IN the dim and distant past, nobody had iPhones. Texting hadn’t been invented. You would leave a message for a friend by ‘telling their dad’. 

In my ongoing inquiries to find out if old people are in fact human, I’m going to try to surmount one of the greatest challenges of their lives: organising a night out.

My phone is removed from me. Instantly, I feel isolated and terrifyingly alone, like Matt Damon in The Martian, denied the human warmth of ‘C u maccy D ltr?’

‘Stop being a bloody drama queen and use the landline,’ Dad said. It’s weird how violent homophobia like that hits home harder when there’s no friends to share it with.

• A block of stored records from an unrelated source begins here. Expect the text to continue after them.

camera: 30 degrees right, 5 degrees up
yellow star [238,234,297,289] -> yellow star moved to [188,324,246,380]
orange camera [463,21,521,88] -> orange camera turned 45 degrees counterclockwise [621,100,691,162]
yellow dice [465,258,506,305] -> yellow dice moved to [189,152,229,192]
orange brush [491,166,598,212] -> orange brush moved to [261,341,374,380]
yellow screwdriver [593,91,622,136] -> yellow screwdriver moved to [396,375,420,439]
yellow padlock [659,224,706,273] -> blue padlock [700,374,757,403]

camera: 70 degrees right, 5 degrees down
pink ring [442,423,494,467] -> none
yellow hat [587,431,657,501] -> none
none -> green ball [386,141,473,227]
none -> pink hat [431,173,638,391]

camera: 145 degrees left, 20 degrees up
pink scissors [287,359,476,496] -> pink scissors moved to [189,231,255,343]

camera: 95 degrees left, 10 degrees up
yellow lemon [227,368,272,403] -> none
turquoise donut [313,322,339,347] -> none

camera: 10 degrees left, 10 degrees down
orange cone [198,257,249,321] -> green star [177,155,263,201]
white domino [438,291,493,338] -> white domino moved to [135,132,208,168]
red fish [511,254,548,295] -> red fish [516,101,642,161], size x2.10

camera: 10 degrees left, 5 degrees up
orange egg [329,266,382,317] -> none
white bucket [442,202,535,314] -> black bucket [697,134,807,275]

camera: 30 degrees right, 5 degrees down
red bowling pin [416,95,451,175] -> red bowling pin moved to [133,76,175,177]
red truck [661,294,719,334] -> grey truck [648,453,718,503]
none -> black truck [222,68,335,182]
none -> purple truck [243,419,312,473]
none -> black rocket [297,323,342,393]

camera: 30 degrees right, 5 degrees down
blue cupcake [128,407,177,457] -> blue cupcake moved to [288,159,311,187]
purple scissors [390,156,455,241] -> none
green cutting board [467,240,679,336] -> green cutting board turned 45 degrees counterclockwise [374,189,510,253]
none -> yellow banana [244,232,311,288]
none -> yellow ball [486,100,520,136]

I went to the landline, which is like a phone you can only use in one place. None of my mates’ numbers were on there. I felt the walls closing in around me, all hope of escape slipping away.

By a million-to-one chance Mum had Jen’s number written down. I had to type it in exact sequence against the clock, like a heist movie. A man called Derek answered the first few times and got abusive. I’d confused a 1 for a 7. How did they live like this?

Finally I got through – and no answer. Only voicemail. What kind of fucking halfwit would invent a phone that only works when you’re out?

I left 20 or so messages explaining my terrible plight. I got no call back. I had to face the awful truth – this Satuday I’d be stuck at home watching Strictly while Mum makes incomprehensible jokes about Claudia Winkleman looking like one of the Munsters.

She saw me on the stairs, head in hands, suffering deep trauma, and said: ‘Why don’t you walk round to Jordan’s? It’s only five minutes, you lazy sod.’ Genius! Even those sliding into senility have lessons to teach.

Jordan was in, though freaked out that I materialised from nowhere, and he had his phone. The WhatsApp group had assumed I was dead but no: I was back in the loop, ready for whatever life could throw at me.

We went to McDonald’s but mostly didn’t buy anything, then to Costa, then listened to hip hop on Liam’s phone, then I went home and had a ham sandwich and a wank.

To think I could so easily have missed that unforgettable night. Technology is meant to serve us, but it can too easily turn into our master. I explained this to Mum, but she laughed and called me a knob.